Godasse pourra demander sa libération en 2017

La décision du jury permet à Stéphane Gagné de s’adresser à la Commission nationale des libérations conditionnelles dès le début de 2017, et non pas en 2022, comme le prévoyait sa peine initiale.
Photo: Michaël Monnier Le Devoir La décision du jury permet à Stéphane Gagné de s’adresser à la Commission nationale des libérations conditionnelles dès le début de 2017, et non pas en 2022, comme le prévoyait sa peine initiale.

Le délateur Stéphane « Godasse » Gagné pourra demander sa libération conditionnelle en janvier 2017, une fois qu’il aura complété 19 ans de détention pour le meurtre de la gardienne de prison Diane Lavigne.

Voilà la décision qu’a rendue le jury, mardi matin au palais de justice de Montréal, après une journée de délibérations.

Au cours des deux dernières semaines, le motard repenti a tenté de faire valoir son admissibilité à une demande de libération conditionnelle anticipée. Stéphane Gagné a mis en avant son bon comportement en centre de détention afin d’illustrer son désir de tourner la page sur son lourd passé criminel.
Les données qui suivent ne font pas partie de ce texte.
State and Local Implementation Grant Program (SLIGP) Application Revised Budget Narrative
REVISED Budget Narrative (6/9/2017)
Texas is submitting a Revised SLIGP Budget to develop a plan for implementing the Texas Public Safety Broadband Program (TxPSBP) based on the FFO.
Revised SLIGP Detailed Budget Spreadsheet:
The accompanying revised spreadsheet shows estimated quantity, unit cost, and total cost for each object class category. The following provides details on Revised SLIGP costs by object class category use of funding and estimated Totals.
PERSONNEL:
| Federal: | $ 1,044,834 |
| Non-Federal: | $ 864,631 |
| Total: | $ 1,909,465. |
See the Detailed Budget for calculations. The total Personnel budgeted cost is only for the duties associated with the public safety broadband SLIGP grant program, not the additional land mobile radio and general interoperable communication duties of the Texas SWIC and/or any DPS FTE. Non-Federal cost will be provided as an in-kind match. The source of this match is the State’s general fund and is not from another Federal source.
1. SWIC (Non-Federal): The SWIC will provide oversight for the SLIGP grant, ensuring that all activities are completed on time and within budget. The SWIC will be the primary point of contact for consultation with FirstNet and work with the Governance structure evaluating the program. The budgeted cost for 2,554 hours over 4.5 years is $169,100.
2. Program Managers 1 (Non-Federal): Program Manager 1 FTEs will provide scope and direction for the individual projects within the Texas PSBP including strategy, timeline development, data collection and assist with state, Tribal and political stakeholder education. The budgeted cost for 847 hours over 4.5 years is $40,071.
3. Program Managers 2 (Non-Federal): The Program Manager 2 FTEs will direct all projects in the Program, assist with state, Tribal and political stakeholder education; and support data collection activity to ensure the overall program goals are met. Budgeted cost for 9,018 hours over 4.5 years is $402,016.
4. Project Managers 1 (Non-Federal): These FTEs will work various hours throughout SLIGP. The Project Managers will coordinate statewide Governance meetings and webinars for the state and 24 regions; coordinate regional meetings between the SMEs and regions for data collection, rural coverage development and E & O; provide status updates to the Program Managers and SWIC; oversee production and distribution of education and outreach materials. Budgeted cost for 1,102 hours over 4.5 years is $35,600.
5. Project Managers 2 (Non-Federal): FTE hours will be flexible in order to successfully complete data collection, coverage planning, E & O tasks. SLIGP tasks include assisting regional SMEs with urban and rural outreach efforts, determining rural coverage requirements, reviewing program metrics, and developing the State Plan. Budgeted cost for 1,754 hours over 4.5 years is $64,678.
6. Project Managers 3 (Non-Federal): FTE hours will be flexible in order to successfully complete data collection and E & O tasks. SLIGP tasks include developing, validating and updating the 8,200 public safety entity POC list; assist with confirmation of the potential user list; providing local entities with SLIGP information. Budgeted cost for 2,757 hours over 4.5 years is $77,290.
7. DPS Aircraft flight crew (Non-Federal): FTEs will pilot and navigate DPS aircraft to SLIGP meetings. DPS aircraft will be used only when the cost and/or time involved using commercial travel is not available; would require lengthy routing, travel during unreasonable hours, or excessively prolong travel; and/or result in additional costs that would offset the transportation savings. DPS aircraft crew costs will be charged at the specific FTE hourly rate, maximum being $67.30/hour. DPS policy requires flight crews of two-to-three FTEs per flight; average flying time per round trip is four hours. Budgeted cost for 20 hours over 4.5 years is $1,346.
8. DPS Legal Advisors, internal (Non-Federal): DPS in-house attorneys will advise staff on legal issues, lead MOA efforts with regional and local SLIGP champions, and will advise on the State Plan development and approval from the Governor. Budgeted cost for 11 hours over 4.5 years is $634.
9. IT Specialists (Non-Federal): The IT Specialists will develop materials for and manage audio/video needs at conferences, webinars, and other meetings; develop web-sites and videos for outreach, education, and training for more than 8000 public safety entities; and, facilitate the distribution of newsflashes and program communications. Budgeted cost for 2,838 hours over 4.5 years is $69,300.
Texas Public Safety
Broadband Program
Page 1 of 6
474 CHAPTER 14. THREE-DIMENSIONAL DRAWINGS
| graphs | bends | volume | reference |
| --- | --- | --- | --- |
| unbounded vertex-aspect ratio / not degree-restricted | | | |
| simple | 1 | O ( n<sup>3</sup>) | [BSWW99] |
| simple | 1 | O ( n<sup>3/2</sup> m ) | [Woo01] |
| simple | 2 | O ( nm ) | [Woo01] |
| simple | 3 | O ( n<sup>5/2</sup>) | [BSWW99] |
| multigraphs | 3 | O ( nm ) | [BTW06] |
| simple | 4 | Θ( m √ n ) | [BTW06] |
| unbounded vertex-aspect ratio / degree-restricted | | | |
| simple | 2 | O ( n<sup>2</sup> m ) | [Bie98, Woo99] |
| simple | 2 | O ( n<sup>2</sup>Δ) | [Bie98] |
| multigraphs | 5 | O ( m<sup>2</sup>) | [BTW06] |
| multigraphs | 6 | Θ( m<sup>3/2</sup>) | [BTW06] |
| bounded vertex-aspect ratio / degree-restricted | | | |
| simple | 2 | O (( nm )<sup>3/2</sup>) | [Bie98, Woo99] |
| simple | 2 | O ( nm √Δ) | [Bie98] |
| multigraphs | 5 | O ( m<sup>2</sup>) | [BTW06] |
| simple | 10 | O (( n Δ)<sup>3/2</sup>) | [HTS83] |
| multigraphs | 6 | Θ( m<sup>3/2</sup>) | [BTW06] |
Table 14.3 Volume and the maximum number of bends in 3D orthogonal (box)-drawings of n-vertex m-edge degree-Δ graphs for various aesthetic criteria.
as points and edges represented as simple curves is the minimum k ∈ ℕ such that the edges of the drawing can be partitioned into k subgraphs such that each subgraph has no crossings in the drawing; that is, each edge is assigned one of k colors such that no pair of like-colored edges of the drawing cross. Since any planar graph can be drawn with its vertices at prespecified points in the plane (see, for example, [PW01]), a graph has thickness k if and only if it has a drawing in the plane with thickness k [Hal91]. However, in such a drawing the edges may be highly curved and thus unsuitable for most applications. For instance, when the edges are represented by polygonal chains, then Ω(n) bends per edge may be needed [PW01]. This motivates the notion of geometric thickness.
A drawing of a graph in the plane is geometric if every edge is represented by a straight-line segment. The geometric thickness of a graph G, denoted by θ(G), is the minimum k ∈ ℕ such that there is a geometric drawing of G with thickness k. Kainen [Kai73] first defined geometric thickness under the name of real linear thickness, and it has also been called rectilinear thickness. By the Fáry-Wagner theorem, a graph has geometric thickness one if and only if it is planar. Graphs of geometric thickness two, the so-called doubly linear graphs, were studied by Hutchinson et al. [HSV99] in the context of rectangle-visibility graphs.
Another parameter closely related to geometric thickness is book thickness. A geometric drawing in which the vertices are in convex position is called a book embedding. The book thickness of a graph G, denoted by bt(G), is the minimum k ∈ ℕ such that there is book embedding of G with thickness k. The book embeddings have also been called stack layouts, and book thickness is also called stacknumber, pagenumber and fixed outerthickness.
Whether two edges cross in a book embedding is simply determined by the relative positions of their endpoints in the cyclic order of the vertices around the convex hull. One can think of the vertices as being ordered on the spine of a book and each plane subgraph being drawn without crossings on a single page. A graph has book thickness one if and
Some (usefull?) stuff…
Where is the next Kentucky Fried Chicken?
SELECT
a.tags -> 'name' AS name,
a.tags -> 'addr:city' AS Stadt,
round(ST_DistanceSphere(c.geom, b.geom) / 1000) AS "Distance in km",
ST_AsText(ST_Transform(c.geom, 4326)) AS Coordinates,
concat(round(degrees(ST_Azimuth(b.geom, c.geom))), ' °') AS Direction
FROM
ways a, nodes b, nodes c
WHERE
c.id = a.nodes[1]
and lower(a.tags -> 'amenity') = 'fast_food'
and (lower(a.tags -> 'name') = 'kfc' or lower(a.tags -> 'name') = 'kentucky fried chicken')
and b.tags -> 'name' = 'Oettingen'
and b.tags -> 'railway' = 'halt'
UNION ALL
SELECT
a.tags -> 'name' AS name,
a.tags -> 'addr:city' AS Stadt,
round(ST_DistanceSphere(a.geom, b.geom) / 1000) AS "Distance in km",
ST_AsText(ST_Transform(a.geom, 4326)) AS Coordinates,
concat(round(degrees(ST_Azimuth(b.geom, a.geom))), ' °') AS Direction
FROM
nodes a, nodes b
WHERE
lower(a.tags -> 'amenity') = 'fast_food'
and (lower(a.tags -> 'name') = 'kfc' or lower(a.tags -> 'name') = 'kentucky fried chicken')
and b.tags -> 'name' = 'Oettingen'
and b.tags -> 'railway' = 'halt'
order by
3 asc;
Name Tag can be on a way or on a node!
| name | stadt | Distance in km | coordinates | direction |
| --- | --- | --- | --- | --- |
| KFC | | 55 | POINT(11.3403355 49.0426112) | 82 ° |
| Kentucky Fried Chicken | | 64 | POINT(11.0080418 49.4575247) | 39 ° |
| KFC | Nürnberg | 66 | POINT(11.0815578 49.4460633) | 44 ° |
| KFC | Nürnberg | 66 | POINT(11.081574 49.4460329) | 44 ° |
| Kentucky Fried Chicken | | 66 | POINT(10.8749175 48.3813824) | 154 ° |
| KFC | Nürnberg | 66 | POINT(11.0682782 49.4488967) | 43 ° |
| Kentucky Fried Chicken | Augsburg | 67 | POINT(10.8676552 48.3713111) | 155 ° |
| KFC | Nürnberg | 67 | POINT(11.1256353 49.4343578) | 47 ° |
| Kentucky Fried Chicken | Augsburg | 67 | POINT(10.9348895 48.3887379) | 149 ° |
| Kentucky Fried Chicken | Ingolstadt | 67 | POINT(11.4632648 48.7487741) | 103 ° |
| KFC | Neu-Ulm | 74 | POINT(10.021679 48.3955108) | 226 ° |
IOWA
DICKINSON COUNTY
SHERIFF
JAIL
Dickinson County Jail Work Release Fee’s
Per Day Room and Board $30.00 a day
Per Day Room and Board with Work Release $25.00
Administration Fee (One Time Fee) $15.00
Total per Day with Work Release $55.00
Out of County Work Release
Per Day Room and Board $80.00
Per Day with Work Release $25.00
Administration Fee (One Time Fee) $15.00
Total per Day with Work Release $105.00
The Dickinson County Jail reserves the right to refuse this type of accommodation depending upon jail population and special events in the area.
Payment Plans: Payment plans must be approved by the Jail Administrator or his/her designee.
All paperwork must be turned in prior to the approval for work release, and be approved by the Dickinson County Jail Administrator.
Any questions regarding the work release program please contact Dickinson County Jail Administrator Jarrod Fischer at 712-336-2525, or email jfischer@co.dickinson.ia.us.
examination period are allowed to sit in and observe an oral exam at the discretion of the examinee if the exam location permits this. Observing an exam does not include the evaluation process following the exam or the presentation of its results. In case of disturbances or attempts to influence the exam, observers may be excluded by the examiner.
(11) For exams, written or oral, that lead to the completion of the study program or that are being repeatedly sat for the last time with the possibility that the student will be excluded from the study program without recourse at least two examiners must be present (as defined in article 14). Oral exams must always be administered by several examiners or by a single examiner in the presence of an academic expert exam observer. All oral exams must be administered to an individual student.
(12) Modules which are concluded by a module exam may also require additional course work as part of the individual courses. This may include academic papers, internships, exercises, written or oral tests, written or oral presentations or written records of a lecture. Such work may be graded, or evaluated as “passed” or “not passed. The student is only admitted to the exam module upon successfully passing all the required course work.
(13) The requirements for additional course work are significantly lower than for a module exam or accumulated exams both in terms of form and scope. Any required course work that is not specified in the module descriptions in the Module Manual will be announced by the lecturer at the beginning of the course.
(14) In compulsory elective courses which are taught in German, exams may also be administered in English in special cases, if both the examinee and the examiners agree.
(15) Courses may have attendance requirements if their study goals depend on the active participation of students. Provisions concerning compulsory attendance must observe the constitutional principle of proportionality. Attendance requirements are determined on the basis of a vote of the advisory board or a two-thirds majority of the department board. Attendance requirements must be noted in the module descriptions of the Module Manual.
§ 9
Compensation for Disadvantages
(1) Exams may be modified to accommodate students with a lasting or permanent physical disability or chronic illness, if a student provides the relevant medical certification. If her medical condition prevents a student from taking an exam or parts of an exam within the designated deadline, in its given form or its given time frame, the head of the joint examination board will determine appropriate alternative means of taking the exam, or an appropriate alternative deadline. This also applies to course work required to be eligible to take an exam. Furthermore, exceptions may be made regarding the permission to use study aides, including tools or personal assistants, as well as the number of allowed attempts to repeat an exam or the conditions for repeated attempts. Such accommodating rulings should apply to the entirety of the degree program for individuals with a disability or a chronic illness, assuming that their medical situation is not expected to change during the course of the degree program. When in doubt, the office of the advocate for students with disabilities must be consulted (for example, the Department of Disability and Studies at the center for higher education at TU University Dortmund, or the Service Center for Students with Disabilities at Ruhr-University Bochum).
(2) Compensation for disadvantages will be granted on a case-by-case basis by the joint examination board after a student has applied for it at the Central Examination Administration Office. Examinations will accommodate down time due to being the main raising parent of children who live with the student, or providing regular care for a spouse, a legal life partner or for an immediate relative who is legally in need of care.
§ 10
En juillet 1997, il a tué par balles la gardienne de prison Diane Lavigne, sous les ordres de l’ex-chef des Hells Angels, Maurice « Mom » Boucher. Quelques semaines plus tard, et toujours à la demande de son supérieur, « Godasse » a été impliqué dans le meurtre du gardien de prison Pierre Rondeau. Les accusations pour ce délit ont cependant été abandonnées quand il a signé un contrat de délateur, peu de temps après son arrestation, en décembre 1997.

La décision du jury ne mène pas à la libération de Stéphane Gagné. Elle permet plutôt au délateur de s’adresser à la Commission nationale des libérations conditionnelles dès le début de 2017, et non pas en 2022, comme le prévoyait sa peine initiale. C’est la Commission qui prendra la décision de libérer l’ex-motard ou non.

Le contrat de Stéphane Gagné prévoit qu’il obtienne une nouvelle identité à sa sortie de prison, surtout pour éviter les représailles de ses anciens frères d’armes, dont certains ont été incarcérés à la suite de ses témoignages en cour.